Sergueï Lavrov, chef de la diplomatie russe.
ReutersExaminant le 14 mars les relations entre l’UE et la Russie, les ministres européens des Affaires étrangères se sont entendus au sujet d’un « engagement sélectif avec la Russie » sur plusieurs problèmes, notamment ceux des migrations et de la lutte contre le terrorisme.
Mais qu’est-ce qui empêche les deux parties de passer d’un « engagement sélectif » à une coopération intégrale ? Les experts questionnés par RBTH ont cité au moins quatre sérieux défis.
Les sanctions contre la Russie, introduites par l’UE dans le sillage des Etats-Unis dans le contexte de la crise ukrainienne, enveniment sérieusement les relations Russie-UE, soulignent les experts. Tout comme l’embargo décrété en retour par la Russie contre une série de produits européens et américains, constatent-ils.
Dans quelques mois, l’UE devra prendre une décision sur les sanctions économiques contre la Russie. Les analystes estiment plus que probable leur prolongement.
Dans le même temps, Dmitri Orlov, directeur général de l’Agence de communication politique et économique, fait remarquer qu’il est aujourd’hui difficile de prouver le bien-fondé de ces sanctions, étant donné que « la Russie contribue efficacement à la stabilisation de la situation dans le sud-est de l’Ukraine et à l’application des accords de Minsk ».
Cette feuille de route qui doit conduire à la paix dans le Donbass a été concertée il y a un an dans la capitale biélorusse par les leaders de Russie, de France, d’Allemagne et d’Ukraine. Elle est la pierre angulaire de toute négociation sur les relations entre la Russie et l’Occident.

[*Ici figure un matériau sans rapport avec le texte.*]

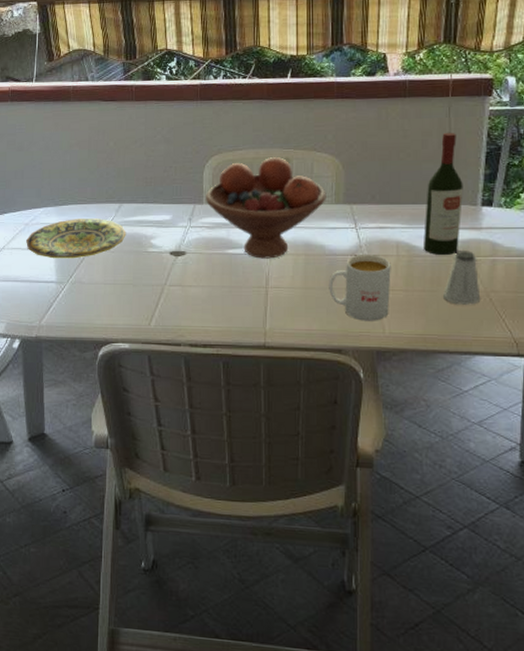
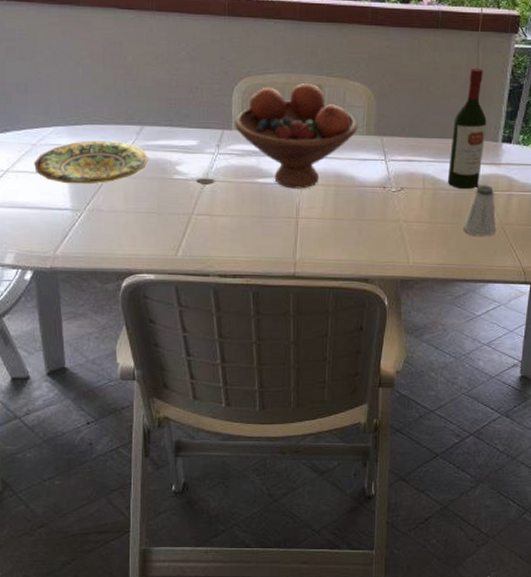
mug: present [329,253,391,321] -> none [358,186,417,252]

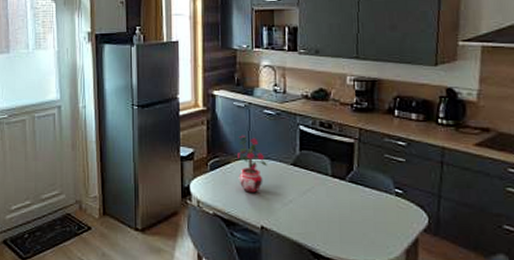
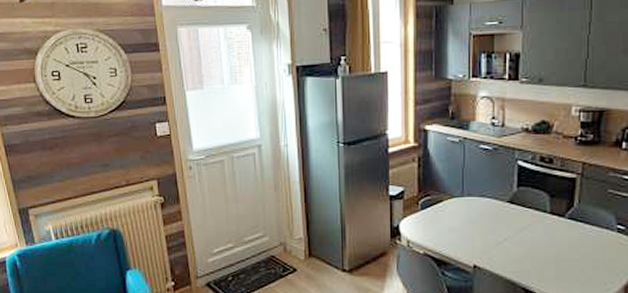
potted plant: present [238,134,267,194] -> none [451,170,482,233]

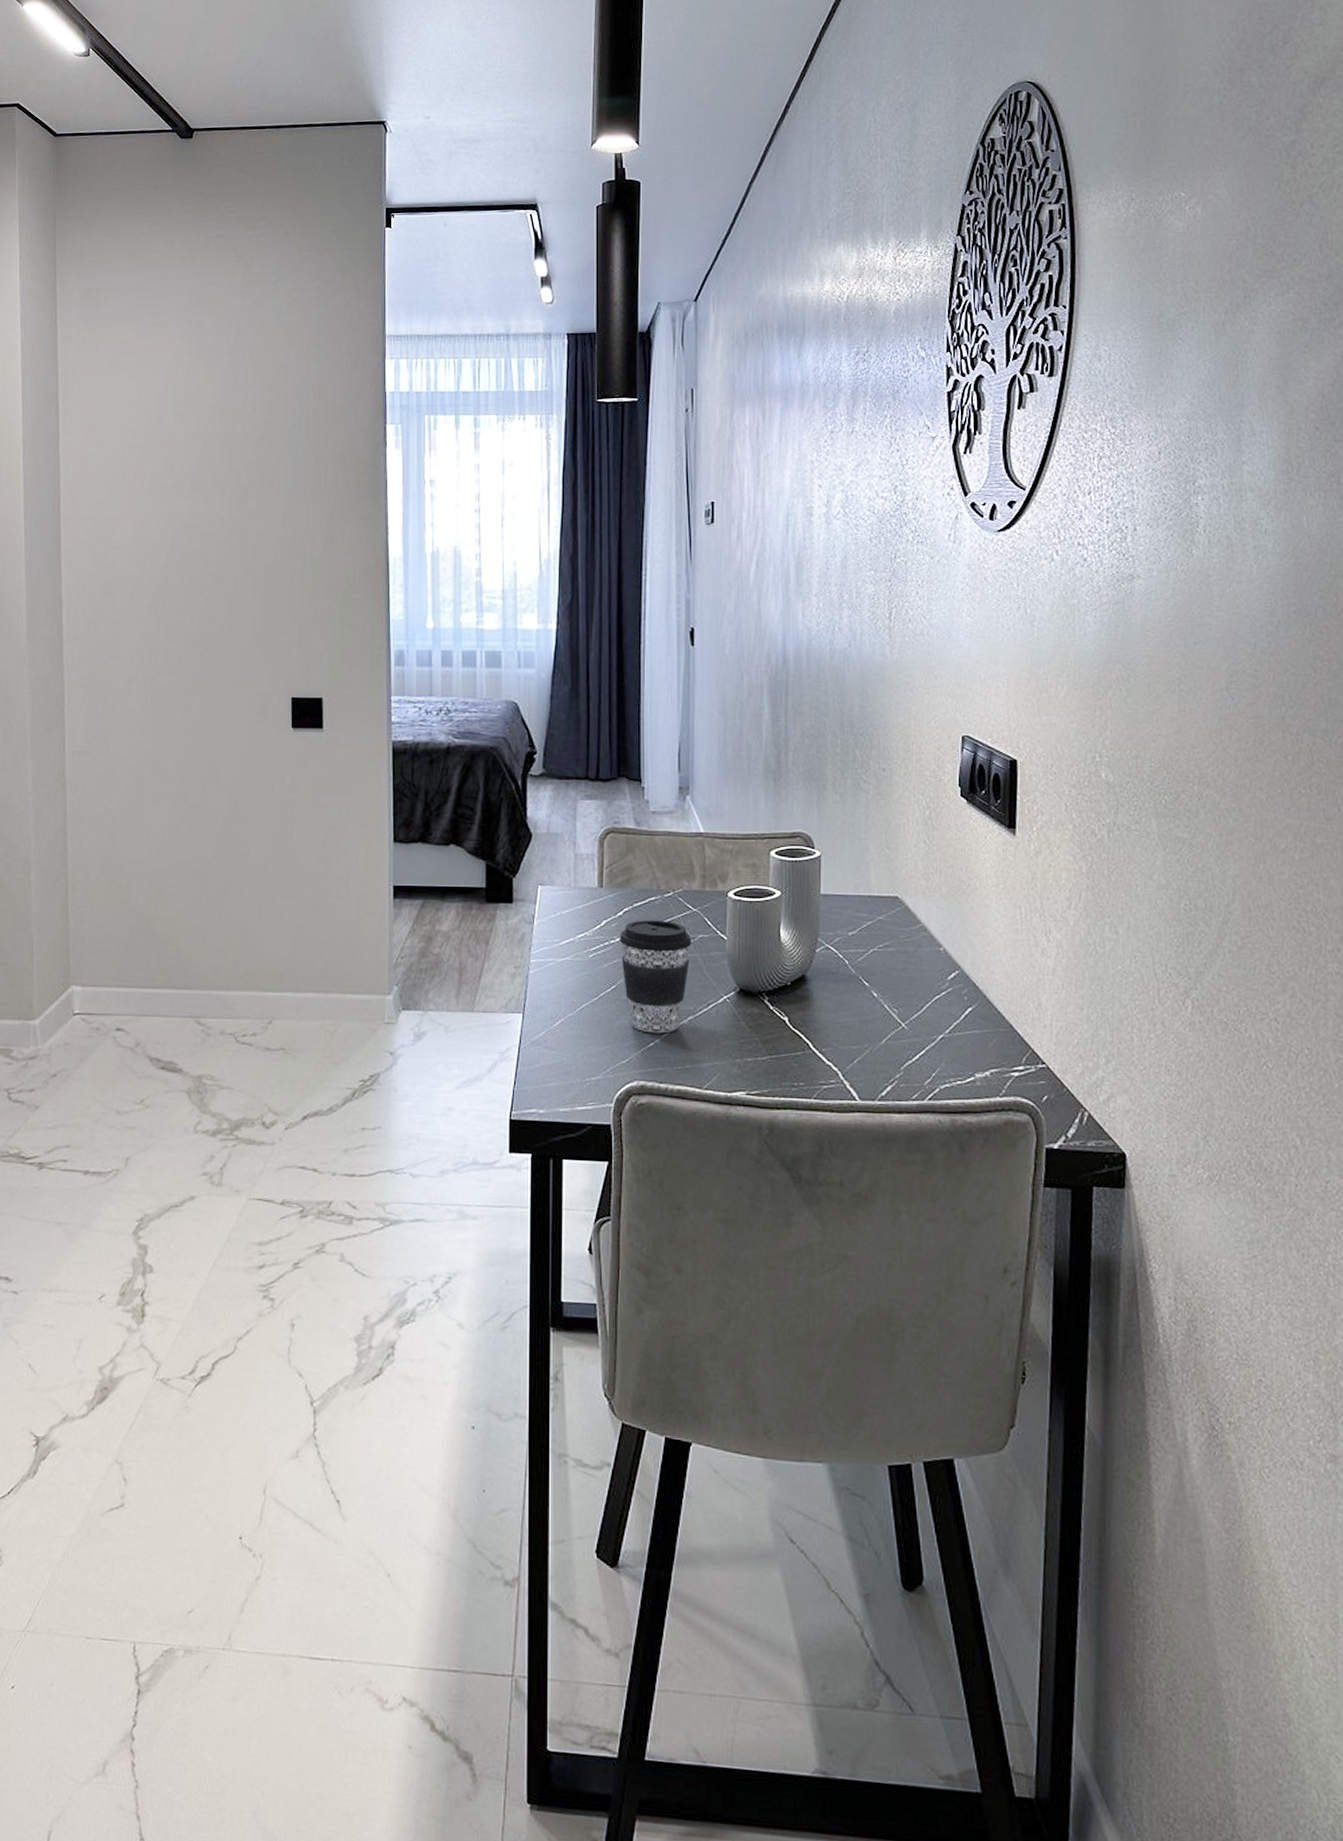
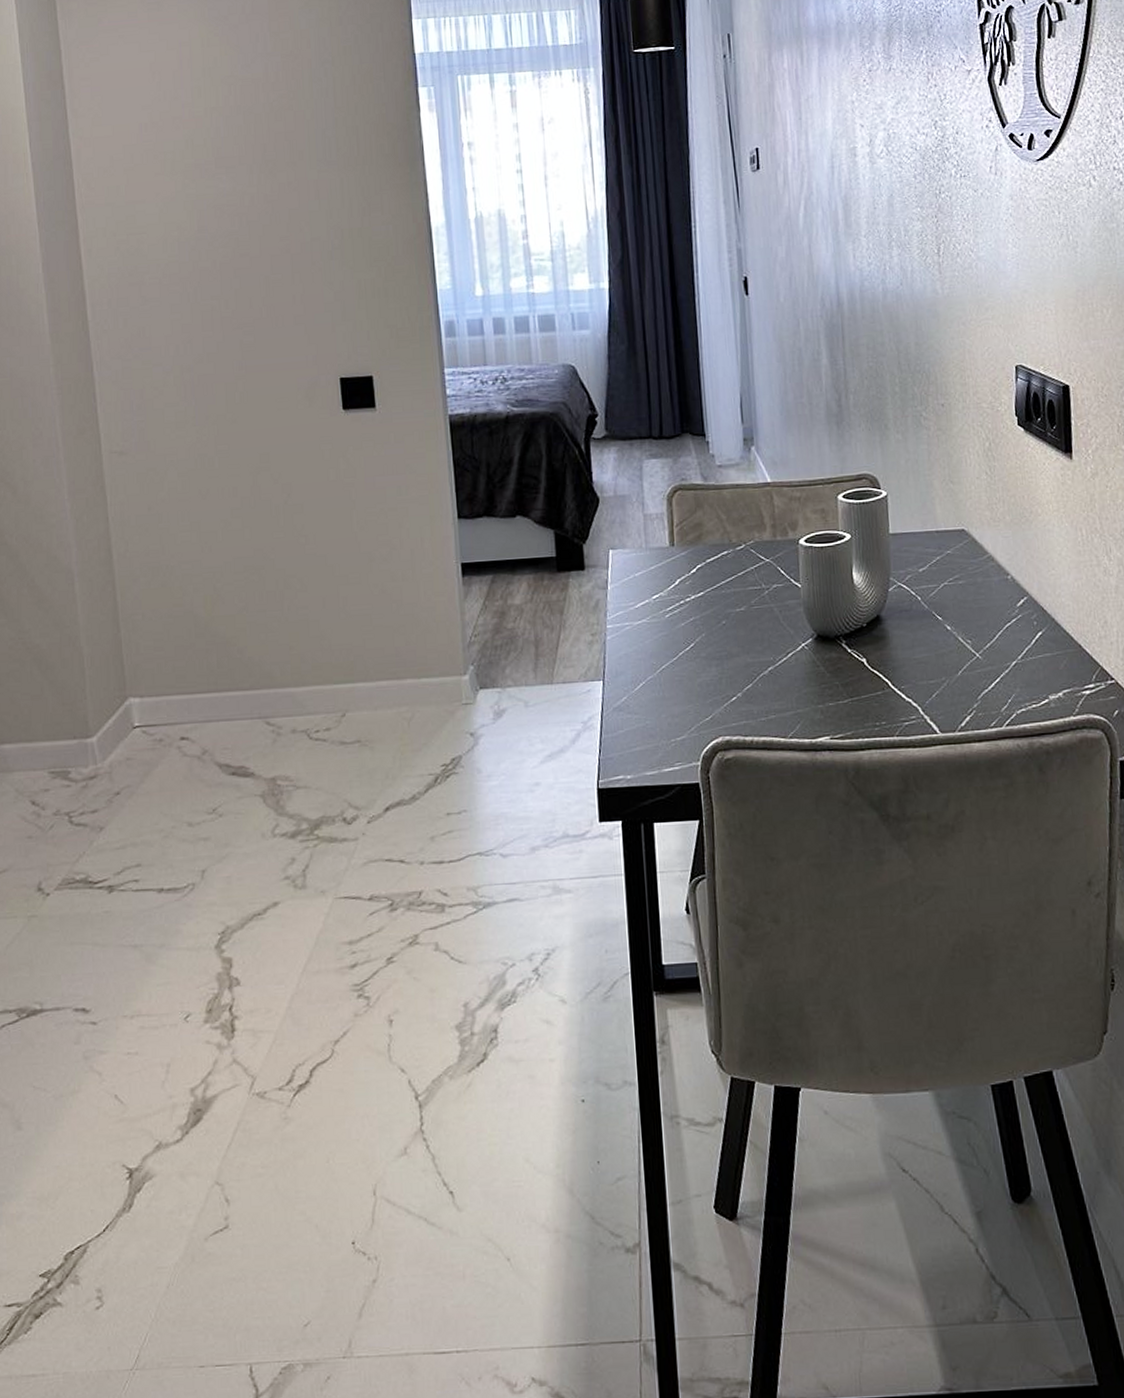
coffee cup: present [619,920,692,1034] -> none [694,573,768,688]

La chef de la diplomatie européenne, Federica Mogherini, a déclaré à l’issue d’une rencontre avec les ministres européens des Affaires étrangères que « la mise en œuvre de l’accord de Minsk était la condition sine qua non pour tout changement substantiel dans la position de l’UE à l’égard de la Russie ». D’après Dmitri Orlov, la Russie et l’UE interprètent de manière différente les accords de Minsk. Pour Moscou, la responsabilité de la non-application du document incombe à Kiev, tandis que les capitales européennes jettent la pierre à la Russie.
Ainsi, le conflit ukrainien est dans une certaine mesure une manifestation des contradictions existant entre la Russie et l’UE. Andreï Souzdaltsev, vice-doyen de la faculté de la politique internationale et de l’économie mondiale de la Haute école d'économie, rappelle que l’Ukraine a changé de régime sous des slogans favorables à l’intégration européenne et à la signature de l’accord d’association avec l’UE. Cette politique du pays voisin n’avait aucune chance de réjouir Moscou.
Pour l’heure, les amendements concernant le statut du Donbass que l’Ukraine doit introduire dans sa Constitution dans le cadre des accords de Minsk restent en suspens au parlement du pays. Par conséquent, le sort des ententes établies l’année dernière par les leaders des quatre pays reste flou.
La crise syrienne est un autre dossier qui génère des tensions dans les rapports entre Bruxelles et Moscou.
Jusqu’ici, estime Dmitri Orlov, les acteurs étrangers – l’Occident et la Russie – avaient une attitude floue sur les relations mutuelles entre les deux coalitions rivales menées par Moscou et par Washington. Ceci freinait l’élaboration de décisions concernant aussi bien la politique de l’UE et de la Russie vis-à-vis de la Syrie que les autres problèmes, comme la crise des migrants. Certaines voix au sein de l’UE ont affirmé que l’afflux de réfugiés profitait à la Russie et que ce phénomène était la conséquence des frappes de l’aviation russe en Syrie.
La décision du président Vladimir Poutine de retirer la plus grande partie du contingent russe de Syrie devrait réduire le degré de contradiction entre la Russie et l’UE sur le sujet.
L’Europe a évoqué plus d’une fois un autre problème qui se dresse devant la Russie et l’UE, celui du fossé en termes de valeurs. Selon certains, les différends des parties prennent leur source dans la mentalité et l’idéologie.
« Les Européens actuels jugent de la politique intérieure et extérieure des autres pays, notamment de la Russie, en se fondant sur leurs régimes politiques », constate Maxime Braterski, du Centre des études européennes de la Haute école d'économie. D’après lui, pour l’UE « seul un pays fondé sur des valeurs libérales et démocratiques peut être un ami, un allié fiable et un pilier de sécurité ». Relevant la particularité russe qui est la nécessité d’un haut degré de centralisation du pouvoir, il ne voit aucune issue à cette situation.
Toutefois, ce problème n’est pas considéré comme insurmontable par tous les experts. Ainsi, Dmitri Orlov admet l’existence de divergences, mais assure que celles-ci ne sont pas en mesure d’empêcher un dialogue intégral.